_Problem details_. Please copy each line of the records below that includes the word "with".

===== Data extracts =====

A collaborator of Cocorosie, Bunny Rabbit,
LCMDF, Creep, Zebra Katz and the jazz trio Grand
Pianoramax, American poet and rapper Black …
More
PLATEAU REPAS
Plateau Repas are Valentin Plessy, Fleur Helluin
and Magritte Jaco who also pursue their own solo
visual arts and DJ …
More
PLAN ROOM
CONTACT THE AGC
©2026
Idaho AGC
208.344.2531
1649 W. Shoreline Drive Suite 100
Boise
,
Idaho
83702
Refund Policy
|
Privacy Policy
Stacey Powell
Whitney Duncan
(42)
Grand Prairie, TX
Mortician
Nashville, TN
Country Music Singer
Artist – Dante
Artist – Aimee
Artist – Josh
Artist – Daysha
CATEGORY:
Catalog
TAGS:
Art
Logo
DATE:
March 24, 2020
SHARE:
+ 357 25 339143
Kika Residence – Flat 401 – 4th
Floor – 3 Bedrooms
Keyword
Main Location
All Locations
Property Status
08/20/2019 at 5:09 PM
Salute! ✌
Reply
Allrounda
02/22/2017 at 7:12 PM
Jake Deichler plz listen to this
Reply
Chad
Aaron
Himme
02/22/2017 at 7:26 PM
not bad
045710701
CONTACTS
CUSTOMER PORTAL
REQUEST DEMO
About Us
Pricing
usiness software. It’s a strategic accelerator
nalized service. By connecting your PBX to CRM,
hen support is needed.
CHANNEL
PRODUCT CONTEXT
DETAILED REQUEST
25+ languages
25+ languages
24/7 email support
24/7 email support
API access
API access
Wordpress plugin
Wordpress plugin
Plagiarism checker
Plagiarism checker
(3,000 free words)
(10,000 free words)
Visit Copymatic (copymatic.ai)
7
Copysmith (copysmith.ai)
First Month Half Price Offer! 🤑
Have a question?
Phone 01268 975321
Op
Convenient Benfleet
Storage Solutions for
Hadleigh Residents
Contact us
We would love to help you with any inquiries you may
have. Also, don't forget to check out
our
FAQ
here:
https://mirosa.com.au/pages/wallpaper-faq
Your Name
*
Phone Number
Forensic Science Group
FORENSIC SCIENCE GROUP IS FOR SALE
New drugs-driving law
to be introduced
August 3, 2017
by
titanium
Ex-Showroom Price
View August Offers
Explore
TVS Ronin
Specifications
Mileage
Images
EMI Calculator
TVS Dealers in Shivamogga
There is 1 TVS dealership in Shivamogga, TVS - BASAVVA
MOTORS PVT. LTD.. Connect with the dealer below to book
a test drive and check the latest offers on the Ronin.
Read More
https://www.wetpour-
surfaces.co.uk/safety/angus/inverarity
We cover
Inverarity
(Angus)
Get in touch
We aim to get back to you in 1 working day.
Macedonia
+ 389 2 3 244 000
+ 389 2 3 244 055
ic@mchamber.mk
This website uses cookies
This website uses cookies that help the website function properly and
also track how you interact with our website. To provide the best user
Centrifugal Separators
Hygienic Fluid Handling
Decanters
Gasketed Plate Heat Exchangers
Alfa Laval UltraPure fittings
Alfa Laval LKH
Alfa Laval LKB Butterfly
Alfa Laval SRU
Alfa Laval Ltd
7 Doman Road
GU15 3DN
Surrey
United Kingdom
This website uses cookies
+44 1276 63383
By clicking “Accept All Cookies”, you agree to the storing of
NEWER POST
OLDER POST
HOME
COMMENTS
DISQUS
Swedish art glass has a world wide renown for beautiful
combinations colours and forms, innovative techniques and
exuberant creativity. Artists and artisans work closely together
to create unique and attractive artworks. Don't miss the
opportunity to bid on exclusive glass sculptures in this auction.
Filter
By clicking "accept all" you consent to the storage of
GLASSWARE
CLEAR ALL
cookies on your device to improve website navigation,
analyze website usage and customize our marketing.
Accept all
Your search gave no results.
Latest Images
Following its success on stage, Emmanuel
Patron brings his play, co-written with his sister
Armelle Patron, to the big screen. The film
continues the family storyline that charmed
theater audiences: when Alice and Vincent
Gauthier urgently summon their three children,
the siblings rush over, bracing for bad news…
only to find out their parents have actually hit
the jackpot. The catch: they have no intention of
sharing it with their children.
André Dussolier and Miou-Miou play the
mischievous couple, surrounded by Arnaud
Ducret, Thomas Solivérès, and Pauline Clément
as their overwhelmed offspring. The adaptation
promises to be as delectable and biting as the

=====

_Answer box_.
We would love to help you with any inquiries you may
MOTORS PVT. LTD.. Connect with the dealer below to book
also track how you interact with our website. To provide the best user
Patron brings his play, co-written with his sister
sharing it with their children.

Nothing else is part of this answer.